■ **Exercise description**: Look through the listing and report every line that has "INFORMATION" in it.

Content starts

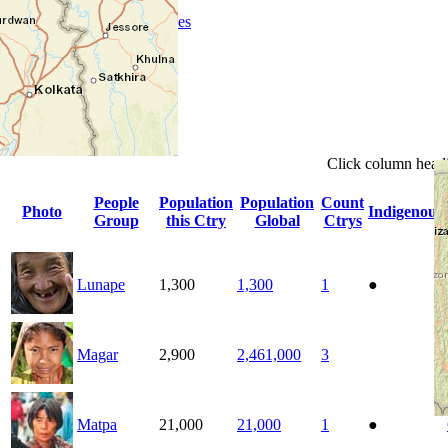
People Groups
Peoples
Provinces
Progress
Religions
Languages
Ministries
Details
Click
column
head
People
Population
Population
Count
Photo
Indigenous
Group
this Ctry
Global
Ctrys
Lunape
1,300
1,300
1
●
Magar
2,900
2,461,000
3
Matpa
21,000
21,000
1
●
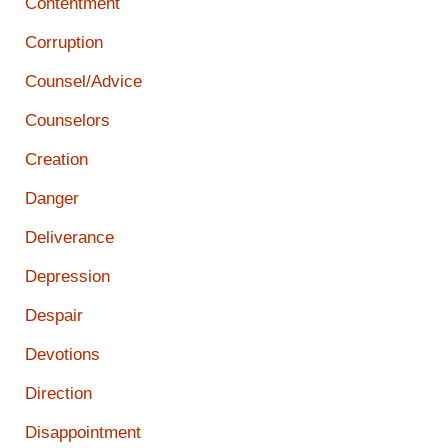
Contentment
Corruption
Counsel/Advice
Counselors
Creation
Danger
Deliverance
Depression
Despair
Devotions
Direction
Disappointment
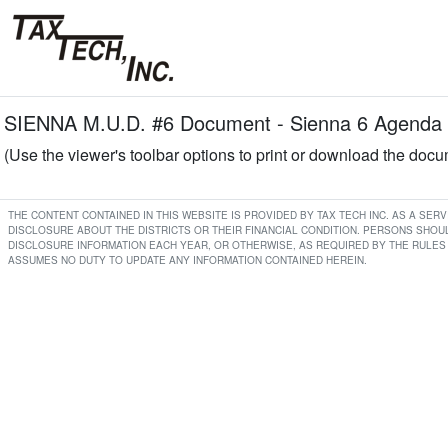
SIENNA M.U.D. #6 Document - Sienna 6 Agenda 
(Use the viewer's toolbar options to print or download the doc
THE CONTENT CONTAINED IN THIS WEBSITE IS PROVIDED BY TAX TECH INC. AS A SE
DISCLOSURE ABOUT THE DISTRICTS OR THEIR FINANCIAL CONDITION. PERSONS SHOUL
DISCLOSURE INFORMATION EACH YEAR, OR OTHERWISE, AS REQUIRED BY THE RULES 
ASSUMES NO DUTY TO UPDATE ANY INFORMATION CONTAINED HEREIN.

Content ends
Content starts

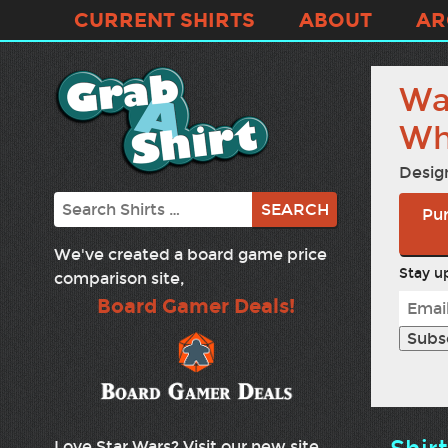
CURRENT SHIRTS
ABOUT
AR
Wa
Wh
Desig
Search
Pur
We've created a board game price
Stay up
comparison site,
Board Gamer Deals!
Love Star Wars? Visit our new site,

Content ends
Content starts

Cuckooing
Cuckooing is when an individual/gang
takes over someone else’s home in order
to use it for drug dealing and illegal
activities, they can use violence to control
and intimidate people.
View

Content ends

■ **Result of the exercise**:
DISCLOSURE INFORMATION EACH YEAR, OR OTHERWISE, AS REQUIRED BY THE RULES 
ASSUMES NO DUTY TO UPDATE ANY INFORMATION CONTAINED HEREIN.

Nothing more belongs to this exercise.